Notre si généreux gouverneur de la Banque du Canada disait, en terme simple, que la Banque du Canada avait continué à « imprimer des billets », alors que l’inflation était passée au-dessus de la limite supérieure permise pour l’inflation depuis déjà sept mois. Il ajoutait qu’il allait maintenir la balloune soufflée pour les mois suivants, poussant encore l’inflation à la hausse. Pendant ce temps, notre premier ministre admettait que lui-même ne connaissait rien dans la politique monétaire et le futur chef de l’opposition disait qu’il fallait investir dans les bitcoins! Revenons au texte officiel.

« Ce programme aidait à rétablir le fonctionnement des marchés et à augmenter la détente monétaire. Cela signifie que nous n’augmenterons plus la taille de notre portefeuille d’obligations du gouvernement du Canada. Il faut cependant rappeler à la population que l’importante détente monétaire que nous avons injectée grâce à ce programme est maintenue. Nous allons simplement arrêter de l’augmenter. C’est ce que nous appelons la phase de réinvestissement. Durant cette phase, nous achèterons des obligations uniquement pour remplacer celles qui viennent à échéance, de manière que notre portefeuille global d’obligations du gouvernement du Canada reste assez stable au fil du temps.

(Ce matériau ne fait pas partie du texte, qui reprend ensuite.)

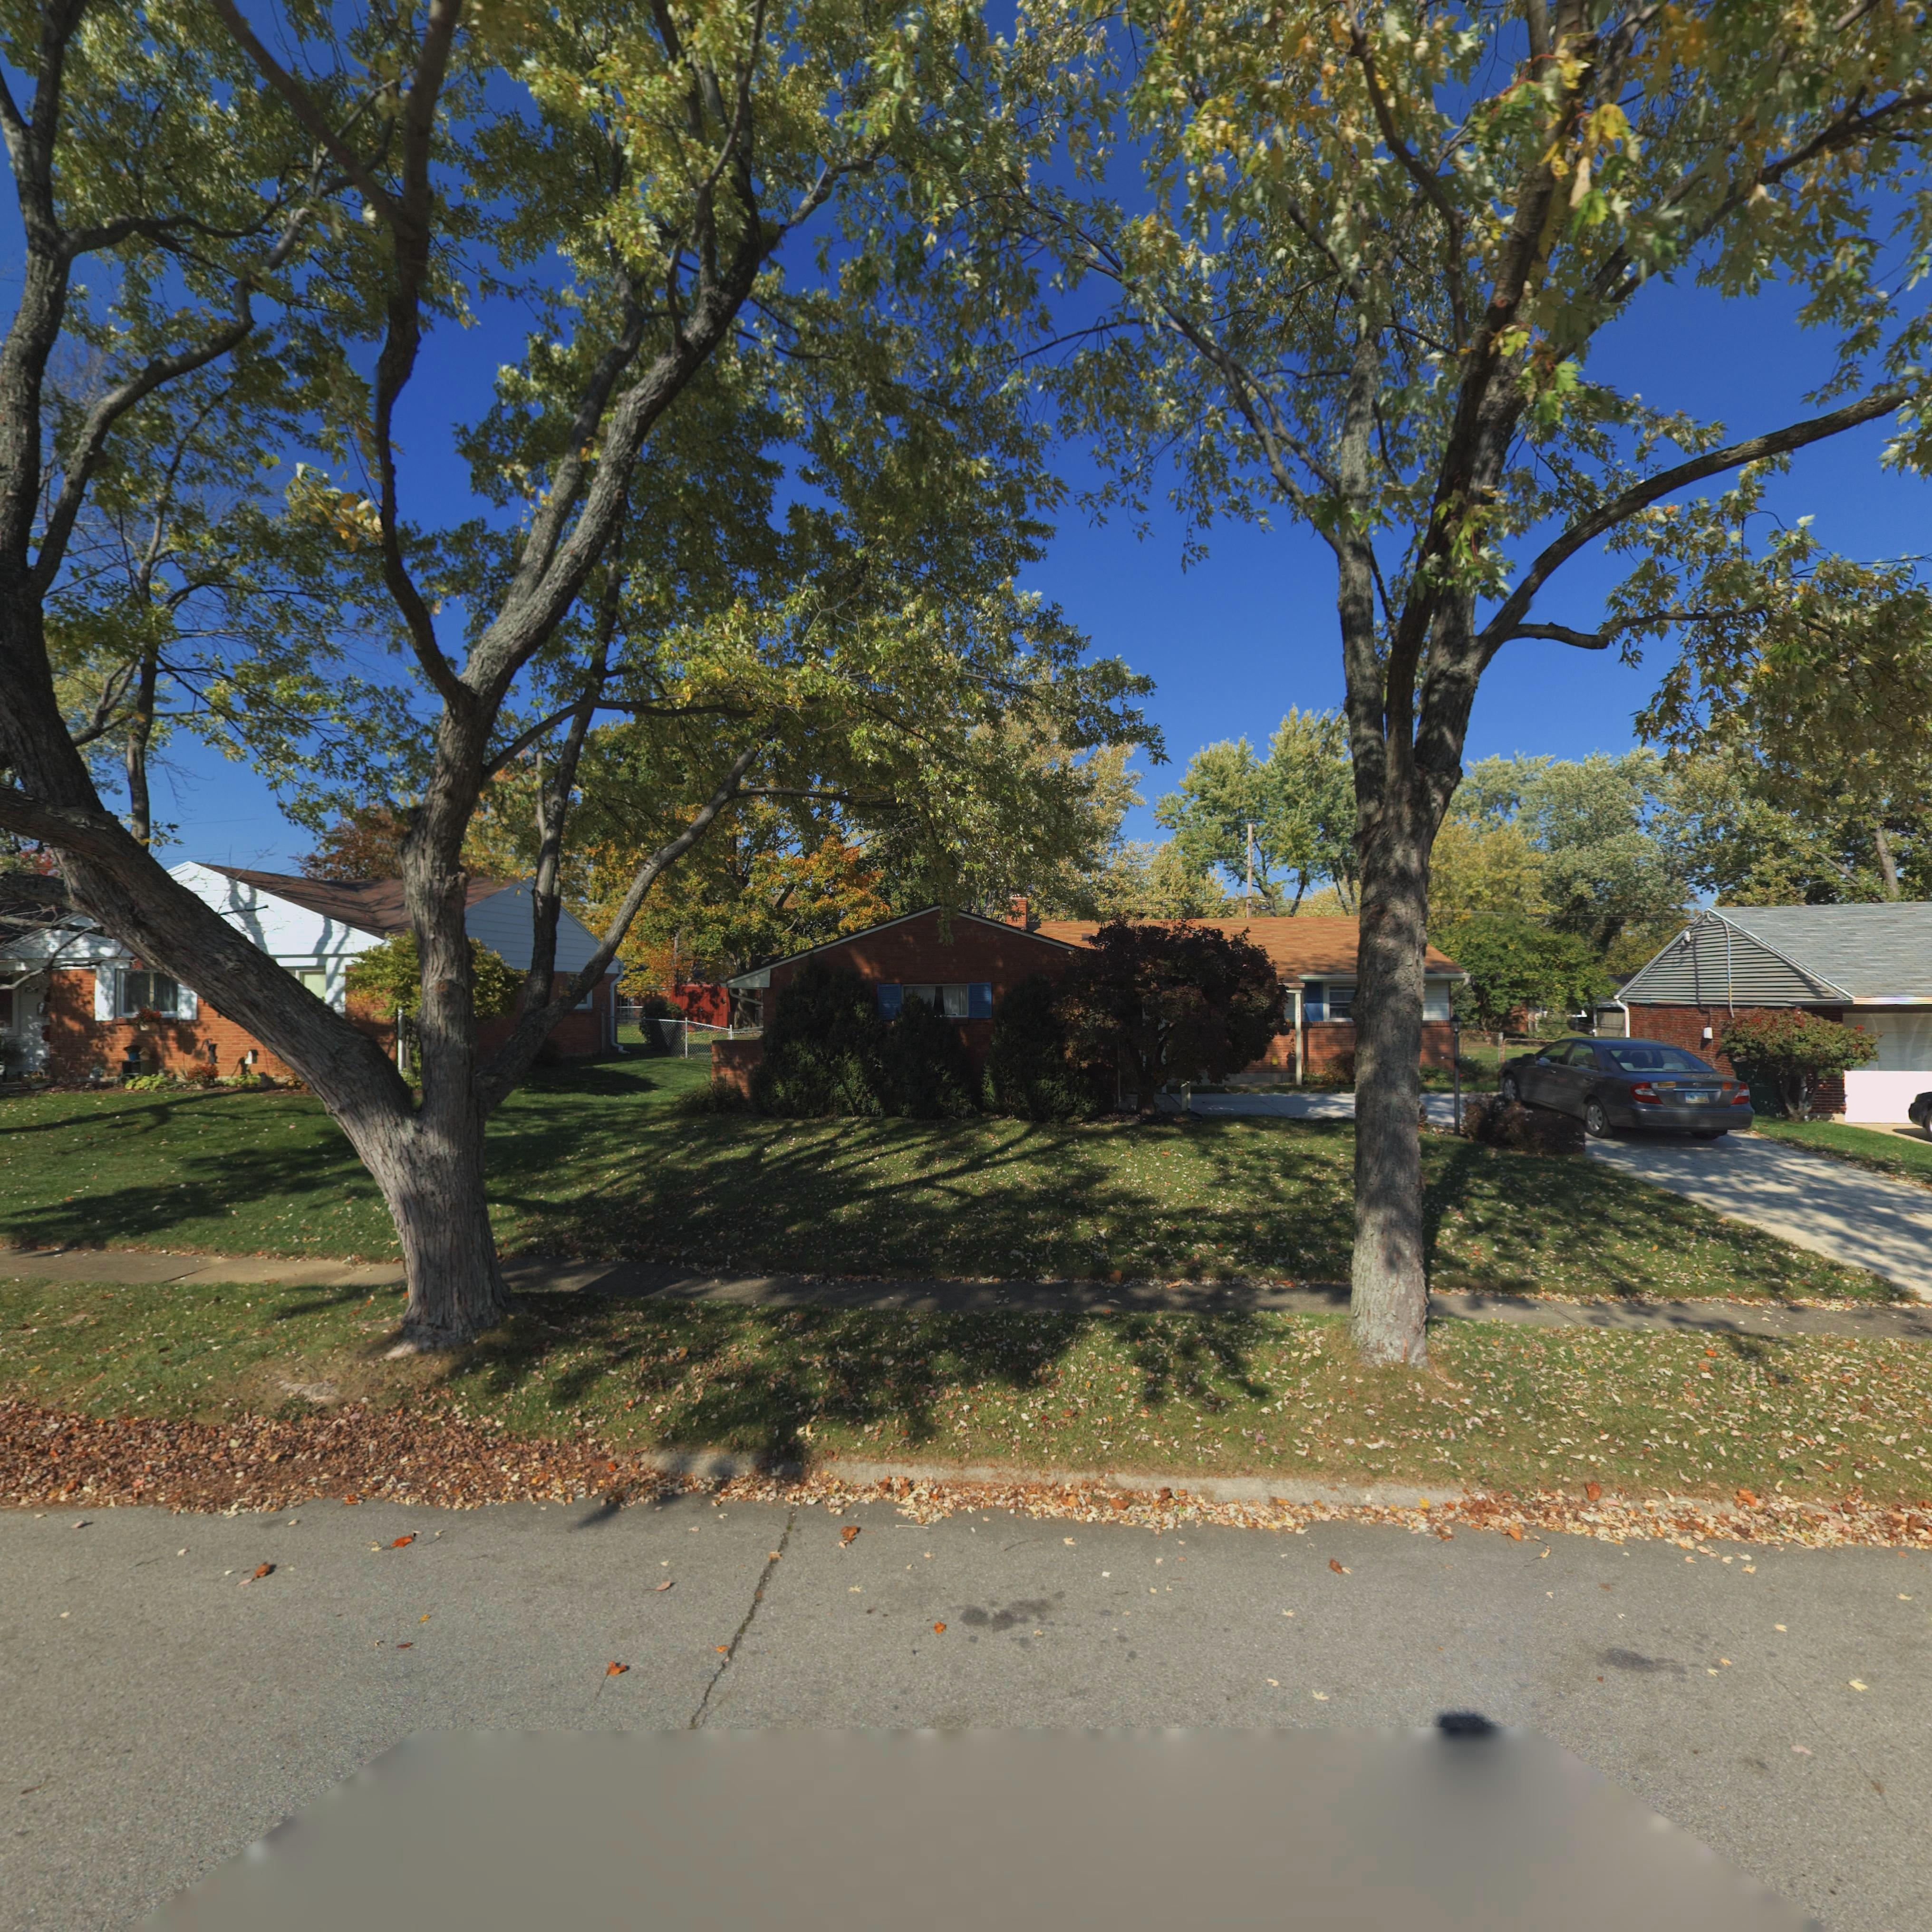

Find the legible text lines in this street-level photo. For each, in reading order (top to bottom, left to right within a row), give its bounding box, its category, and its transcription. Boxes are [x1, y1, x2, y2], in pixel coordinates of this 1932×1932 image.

« Nous prévoyons une croissance (nominale ou réelle, le texte ne le dit pas) annuelle de l’activité économique d’environ 5 % cette année, 4¼ % en 2022 et 3¾ % en 2023. Les perturbations des chaînes d’approvisionnement mondiales et les problèmes d’expédition devraient freiner la croissance et faire augmenter les prix au cours de 2022. Par rapport à nos prévisions de juillet, on s’attend donc à une croissance un peu plus faible au Canada et à ce que l’inflation redescende plus lentement. Les principales forces qui font monter les prix – cours plus élevés de l’énergie et goulots d’étranglement du côté de l’offre – semblent maintenant plus puissantes et persistantes qu’on le pensait. »

Noter la phrase que j’ai soulignée. Notre grand économiste gouverneur de la Banque du Canada reconnaît aussi que la croissance économique diminuera et que l’inflation se maintiendra plus longtemps. « Tiff, elle a augmenté et elle augmentera encore. »

Le communiqué de presse continue sur plusieurs pages dans lesquelles notre volubile gouverneur de la Banque du Canada parle de l’économie, de la COVID et des vaccins. Je reviens avec un de ses derniers paragraphes, sur l’inflation.

« Les perturbations persistantes de l’approvisionnement combinées aux pressions connexes sur les coûts, ainsi que les prix plus élevés de l’énergie, exercent des pressions à la hausse sur de nombreux prix partout dans le monde. Au Canada, l’inflation est actuellement d’environ 4½ %. Nous nous attendons maintenant à ce qu’elle atteigne près de 5 % à la fin de l’année, avant de redescendre pour s’établir autour de la cible de 2 % d’ici la fin de 2022. Autrement dit, nous continuons de nous attendre à une baisse graduelle de l’inflation, mais elle devrait rester plus élevée pendant plus longtemps que nous l’escomptions en juillet. »

Le texte du bienveillant gouverneur de la Banque du Canada continue longuement avec ses sentiments personnels sur les problèmes que causent l’inflation aux pauvres canadiens, promettant que la hausse des prix reviendra rapidement sous les deux pour cent.

La réalité
En octobre dernier, quant notre seul et unique gouverneur de la Banque du Canada se pavanait devant la presse avec ses certitudes et ses émotions, il était déjà dans les nuages. Lui-même disait que l’inflation flottait autour de quatre et demi pour cent, bien au-dessus de la limite supérieure permise par la politique monétaire, mais il flottait dans un rêve, disant que tout allait bien aller, comme notre célèbre docteur national de la santé publique.

Aujourd’hui, notre décidé gouverneur de la Banque du Canada continue d’augmenter son taux directeur, alors que l’inflation est principalement due aux prix du pétrole, poussée par la baisse de la production des pays de l’OPEP et leurs amis. Bien sûr, tout le monde suivra la Coupe du monde jouée au Qatar le mois prochain, oubliant que ce pays est un de ceux qui causent notre inflation et notre prochaine récession. Vive les jeux et merde à ces six cent ouvriers qui sont morts pour construire les installations sportives dans ce désert. J’ai des émotions, moi aussi, Tiff!